Handlungsempfehlung sofern man im BMF dem Drängen unseres Berufsstandes nicht nachkommt: Planen Sie etwaige Anlageinvestitionen innerhalb der nächsten Jahre – eventuell lassen sich Investitionen in das begünstigte Anlagevermögen (PV Anlagen, neue Heizsysteme, neue Serversysteme, neue Einrichtungen, Stromspeicher, Ladesysteme udgl.) vorziehen, die etwas später geplant wären. Dadurch kann das „Loch“ in den Jahren einer begünstigten Anschaffungsmöglichkeit evtl. einigermaßen gestopft werden.

 

7. Lohnverrechnung: Steuerfreie Mitarbeiterprämie 2026

(Quelle: Begutachtungsentwurf Budgetmaßnahmengesetz 2026; § 124b Z 478 EStG neu)

Für das zweite Halbjahr 2026 (Juli bis Dezember) wird eine steuer- und abgabenfreie Mitarbeiterprämie von bis zu EUR 500,- ermöglicht.
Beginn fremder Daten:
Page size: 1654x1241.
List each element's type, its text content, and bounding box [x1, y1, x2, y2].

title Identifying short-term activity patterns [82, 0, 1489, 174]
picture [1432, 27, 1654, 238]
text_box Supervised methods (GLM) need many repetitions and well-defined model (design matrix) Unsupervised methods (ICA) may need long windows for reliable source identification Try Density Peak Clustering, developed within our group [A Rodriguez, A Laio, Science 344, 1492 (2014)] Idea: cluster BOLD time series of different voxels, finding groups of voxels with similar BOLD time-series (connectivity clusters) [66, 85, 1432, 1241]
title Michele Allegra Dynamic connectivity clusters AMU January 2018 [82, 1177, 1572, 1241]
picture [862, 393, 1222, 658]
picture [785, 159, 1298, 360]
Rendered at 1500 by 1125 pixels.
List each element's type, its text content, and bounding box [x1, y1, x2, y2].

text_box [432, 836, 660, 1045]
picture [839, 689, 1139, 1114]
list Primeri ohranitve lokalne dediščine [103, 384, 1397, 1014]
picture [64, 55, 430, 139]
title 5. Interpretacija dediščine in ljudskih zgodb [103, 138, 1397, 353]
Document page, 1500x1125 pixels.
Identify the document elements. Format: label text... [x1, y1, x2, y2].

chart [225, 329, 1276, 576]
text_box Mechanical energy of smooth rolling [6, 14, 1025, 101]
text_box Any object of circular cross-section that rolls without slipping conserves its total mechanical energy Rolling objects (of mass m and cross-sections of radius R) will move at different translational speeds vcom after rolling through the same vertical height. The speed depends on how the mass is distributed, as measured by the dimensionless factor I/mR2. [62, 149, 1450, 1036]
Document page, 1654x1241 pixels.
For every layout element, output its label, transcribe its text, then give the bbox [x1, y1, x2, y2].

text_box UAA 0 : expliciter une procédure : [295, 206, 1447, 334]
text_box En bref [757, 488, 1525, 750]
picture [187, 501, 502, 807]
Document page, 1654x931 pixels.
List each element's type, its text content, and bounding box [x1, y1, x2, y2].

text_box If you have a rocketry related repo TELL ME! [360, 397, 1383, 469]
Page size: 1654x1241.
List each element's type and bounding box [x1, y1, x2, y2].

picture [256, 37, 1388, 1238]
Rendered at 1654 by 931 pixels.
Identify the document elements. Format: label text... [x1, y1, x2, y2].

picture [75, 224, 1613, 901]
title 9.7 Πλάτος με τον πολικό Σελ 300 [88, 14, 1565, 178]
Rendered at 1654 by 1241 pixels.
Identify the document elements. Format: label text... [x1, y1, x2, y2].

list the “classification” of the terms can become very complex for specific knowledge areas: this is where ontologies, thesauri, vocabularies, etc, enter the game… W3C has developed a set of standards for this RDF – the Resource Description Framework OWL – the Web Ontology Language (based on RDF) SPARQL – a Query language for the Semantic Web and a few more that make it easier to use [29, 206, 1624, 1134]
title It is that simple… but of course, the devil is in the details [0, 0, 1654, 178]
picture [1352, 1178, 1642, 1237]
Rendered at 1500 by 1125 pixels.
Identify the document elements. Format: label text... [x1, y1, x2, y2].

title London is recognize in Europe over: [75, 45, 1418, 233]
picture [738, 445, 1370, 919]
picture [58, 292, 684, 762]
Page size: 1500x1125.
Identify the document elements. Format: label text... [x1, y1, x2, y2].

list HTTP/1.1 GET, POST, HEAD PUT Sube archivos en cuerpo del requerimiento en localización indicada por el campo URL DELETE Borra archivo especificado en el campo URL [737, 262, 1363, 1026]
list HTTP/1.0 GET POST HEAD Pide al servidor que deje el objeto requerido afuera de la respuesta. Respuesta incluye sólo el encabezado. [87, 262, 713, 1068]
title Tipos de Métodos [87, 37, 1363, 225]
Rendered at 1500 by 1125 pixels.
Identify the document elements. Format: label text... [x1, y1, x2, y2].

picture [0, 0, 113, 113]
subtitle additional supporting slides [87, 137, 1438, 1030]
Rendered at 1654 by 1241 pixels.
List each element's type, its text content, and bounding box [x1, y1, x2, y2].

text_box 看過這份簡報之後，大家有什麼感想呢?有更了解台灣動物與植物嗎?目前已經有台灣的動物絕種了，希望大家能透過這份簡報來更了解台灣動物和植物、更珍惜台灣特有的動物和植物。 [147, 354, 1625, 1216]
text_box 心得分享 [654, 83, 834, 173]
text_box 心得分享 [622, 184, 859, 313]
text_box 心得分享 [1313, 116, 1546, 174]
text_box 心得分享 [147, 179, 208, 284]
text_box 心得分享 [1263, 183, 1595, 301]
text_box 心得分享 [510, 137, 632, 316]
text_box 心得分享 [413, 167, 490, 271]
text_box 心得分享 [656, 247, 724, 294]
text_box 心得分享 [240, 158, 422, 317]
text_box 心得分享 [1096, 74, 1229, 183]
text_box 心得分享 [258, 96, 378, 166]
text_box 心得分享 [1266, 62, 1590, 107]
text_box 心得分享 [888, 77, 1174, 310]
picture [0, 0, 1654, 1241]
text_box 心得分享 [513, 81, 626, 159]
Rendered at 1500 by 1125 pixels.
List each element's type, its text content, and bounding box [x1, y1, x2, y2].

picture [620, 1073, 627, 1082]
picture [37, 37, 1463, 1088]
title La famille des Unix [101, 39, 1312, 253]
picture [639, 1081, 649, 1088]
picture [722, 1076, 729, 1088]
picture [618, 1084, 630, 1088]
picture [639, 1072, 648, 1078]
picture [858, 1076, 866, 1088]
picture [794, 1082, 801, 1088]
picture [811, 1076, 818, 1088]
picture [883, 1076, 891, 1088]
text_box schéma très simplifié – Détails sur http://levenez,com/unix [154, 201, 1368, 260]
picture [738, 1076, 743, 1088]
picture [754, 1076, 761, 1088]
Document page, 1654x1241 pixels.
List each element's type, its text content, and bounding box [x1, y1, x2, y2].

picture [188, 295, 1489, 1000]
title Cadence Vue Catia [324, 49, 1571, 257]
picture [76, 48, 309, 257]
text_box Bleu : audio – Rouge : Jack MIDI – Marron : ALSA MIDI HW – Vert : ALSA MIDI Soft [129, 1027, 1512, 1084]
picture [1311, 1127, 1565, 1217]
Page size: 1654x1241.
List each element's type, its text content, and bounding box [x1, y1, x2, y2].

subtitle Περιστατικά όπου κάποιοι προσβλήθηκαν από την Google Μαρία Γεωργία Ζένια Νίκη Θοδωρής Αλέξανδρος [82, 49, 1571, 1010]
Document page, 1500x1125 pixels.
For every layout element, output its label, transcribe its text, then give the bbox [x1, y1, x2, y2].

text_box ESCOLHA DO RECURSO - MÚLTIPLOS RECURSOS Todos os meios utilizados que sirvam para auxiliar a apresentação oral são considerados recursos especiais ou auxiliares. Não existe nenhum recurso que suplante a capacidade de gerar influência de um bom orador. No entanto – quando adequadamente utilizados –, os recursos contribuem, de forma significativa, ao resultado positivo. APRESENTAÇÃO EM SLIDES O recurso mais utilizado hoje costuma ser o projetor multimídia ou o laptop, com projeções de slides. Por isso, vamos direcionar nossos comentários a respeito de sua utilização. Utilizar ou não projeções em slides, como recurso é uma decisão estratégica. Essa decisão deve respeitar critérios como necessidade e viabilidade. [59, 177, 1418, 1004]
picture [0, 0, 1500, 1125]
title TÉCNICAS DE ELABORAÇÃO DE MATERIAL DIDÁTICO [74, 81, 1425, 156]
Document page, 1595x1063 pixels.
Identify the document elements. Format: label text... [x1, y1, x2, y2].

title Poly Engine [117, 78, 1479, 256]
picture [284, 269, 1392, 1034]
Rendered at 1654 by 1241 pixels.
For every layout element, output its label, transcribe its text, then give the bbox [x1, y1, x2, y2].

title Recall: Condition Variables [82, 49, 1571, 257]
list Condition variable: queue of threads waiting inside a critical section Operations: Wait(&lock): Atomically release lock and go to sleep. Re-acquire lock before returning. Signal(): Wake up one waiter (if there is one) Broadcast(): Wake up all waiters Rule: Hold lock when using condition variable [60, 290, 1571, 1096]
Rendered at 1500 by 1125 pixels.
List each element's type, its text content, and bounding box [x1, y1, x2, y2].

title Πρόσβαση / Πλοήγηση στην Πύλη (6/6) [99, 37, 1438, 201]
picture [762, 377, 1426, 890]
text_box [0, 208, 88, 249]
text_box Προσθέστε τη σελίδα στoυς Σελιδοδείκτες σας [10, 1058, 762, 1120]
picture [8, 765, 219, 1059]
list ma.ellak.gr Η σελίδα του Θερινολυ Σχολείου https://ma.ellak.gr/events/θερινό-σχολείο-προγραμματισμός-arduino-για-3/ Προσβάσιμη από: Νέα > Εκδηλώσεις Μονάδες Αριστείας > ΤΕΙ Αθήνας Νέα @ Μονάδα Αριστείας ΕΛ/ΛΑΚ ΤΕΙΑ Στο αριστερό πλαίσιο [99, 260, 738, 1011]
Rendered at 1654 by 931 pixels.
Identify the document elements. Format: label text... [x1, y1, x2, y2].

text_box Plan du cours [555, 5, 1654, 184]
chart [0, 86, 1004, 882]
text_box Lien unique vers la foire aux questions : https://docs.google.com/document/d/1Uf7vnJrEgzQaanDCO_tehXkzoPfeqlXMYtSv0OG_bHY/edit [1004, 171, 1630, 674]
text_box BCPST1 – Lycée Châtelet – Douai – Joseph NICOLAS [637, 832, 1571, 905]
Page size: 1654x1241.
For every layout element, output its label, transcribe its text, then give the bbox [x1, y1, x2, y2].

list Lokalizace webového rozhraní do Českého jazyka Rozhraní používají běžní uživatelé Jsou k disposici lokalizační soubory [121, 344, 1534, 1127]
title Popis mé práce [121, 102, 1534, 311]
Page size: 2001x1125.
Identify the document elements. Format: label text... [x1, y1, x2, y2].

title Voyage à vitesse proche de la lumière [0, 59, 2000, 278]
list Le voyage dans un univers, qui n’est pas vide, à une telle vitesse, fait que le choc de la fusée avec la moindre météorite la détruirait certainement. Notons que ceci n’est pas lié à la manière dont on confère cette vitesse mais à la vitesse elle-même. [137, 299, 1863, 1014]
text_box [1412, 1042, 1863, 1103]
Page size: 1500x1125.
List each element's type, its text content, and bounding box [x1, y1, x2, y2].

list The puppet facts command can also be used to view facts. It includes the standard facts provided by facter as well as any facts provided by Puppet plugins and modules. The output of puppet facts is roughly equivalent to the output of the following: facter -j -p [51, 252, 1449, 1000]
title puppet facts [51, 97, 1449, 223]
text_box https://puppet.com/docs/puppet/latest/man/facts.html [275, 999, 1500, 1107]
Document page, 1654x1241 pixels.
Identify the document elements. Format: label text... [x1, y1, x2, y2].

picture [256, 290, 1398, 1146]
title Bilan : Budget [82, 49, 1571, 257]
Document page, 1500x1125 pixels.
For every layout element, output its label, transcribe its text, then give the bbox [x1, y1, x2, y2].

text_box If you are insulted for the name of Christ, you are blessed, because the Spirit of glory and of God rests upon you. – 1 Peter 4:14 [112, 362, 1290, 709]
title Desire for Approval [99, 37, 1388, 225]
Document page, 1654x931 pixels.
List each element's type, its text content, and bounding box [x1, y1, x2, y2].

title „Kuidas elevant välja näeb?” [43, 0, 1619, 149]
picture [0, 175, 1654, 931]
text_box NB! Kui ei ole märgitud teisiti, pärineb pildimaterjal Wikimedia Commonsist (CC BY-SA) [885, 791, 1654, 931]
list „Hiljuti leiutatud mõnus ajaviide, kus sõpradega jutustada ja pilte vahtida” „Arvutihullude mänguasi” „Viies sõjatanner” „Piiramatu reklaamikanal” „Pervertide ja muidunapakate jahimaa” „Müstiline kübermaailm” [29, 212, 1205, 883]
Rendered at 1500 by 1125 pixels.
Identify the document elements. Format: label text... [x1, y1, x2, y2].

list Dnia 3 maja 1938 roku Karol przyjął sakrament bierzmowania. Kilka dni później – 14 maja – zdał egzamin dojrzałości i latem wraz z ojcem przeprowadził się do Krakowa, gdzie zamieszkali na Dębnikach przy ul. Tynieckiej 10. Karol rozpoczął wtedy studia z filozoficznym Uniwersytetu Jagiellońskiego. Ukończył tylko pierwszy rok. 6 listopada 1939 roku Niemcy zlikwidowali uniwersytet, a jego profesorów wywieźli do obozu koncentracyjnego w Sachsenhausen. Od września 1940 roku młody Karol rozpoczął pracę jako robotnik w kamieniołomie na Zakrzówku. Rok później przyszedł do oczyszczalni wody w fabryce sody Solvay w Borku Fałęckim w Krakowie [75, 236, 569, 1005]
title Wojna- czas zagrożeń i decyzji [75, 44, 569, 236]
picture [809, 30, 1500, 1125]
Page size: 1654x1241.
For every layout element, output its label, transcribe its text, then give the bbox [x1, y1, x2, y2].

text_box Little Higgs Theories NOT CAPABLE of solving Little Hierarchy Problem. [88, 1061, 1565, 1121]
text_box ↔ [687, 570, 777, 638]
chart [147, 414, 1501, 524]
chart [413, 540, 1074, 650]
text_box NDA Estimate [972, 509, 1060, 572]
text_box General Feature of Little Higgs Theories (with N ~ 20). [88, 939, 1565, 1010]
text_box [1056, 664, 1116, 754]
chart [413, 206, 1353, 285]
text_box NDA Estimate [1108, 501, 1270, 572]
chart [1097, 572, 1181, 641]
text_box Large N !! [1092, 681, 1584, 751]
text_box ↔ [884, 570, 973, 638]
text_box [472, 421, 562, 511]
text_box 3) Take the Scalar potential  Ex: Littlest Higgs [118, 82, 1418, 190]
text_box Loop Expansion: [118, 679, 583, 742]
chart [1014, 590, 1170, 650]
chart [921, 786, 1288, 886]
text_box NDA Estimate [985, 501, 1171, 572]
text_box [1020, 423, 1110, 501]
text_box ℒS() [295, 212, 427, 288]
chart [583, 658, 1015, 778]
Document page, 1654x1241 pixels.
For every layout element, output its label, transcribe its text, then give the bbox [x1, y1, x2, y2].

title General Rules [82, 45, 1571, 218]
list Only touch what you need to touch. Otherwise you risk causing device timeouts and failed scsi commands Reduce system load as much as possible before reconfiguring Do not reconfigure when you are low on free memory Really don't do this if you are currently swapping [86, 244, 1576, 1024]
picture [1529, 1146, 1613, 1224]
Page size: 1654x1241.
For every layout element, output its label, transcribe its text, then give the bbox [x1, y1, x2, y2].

  • Voraussetzung ist (analog zu Vorjahren) eine lohngestaltende Vorschrift (Kollektivvertrag oder Betriebsvereinbarung; bei Fehlen eines Betriebsrates eine vertragliche Vereinbarung für alle Arbeitnehmer).
  • Die Auszahlung muss bis spätestens 15.02.2027 erfolgen. In Kombination mit einer Gewinnbeteiligung ist der abgabenfreie Maximalbetrag mit EUR 3.000,- gedeckelt.

 

8. Weitere Kurzmeldungen im Überblick

  • Wegzugsbesteuerung: Ab 1.7.2026 gibt es eine neue, scharfe jährliche Nachweispflicht für Wegzüge mit Nichtfestsetzung, wenn die Einkünfte EUR 100.000,- übersteigen. Bei Verletzung der Nachweispflicht kommt es sofort zur Versteuerung („Veräußerungsfiktion“). Auch für „Alt-Wegzüge“ vor 2026 gibt es eine einmalige Nachweispflicht bis 31.12.2026.
  • Familienbonus Plus: Die Aufteilung (bisher generell 50:50 oder 100:0 möglich) wird strenger. Bis zum 4. Geburtstag des Kindes bleibt das Wahlrecht, danach ist nur noch 50:50 oder 25:75 möglich (soll als Beschäftigungsanreiz dienen).
  • Bewertung von Kapitalanteilen: Der § 13 Abs 4 BewG wird adaptiert. Der „gemeine Wert“ (z.B. wichtig für Privatstiftungen) kann künftig unter bestimmten Vorgaben aus einzelnen, zeitnahen Verkäufen abgeleitet werden.
  • E-Commerce „Paketsteuer“: Geplant ist ab Mitte 2026 eine Inland-Paketsteuer von EUR 2,- pro zugestelltem Paket für große Versandhändler (über 100 Mio. EUR Jahresumsatz). Auf EU-Ebene kommt zeitgleich ein pauschaler Zoll von EUR 3,- für Drittlands-Pakete unter EUR 150,-.

 

 

Unser Fazit: Das kommende Steuerpaket bringt an vielen Stellen Verschärfungen (ImmoESt, Verrechnungskonten, E-Autos) und ein Ende diverser Pauschalierungen (Homeoffice).

Insbesondere bei Gesellschafterverrechnungskonten und geplanten Immobilienverkäufen besteht rascher Handlungs- und Analysebedarf, da bereits mit Ende 2026 eine deutliche Verschärfung ansteht, sodass Sie rechtzeitig planen sollten. Auch im Bereich des investitionsbedingten Gewinnfreibetrages lohnt sich eine frühzeitige und längerfristige Planung.

Wir unterstützen Sie gerne dabei, die neuen gesetzlichen Rahmenbedingungen optimal für Ihr Unternehmen und Ihre private Vermögensplanung umzusetzen.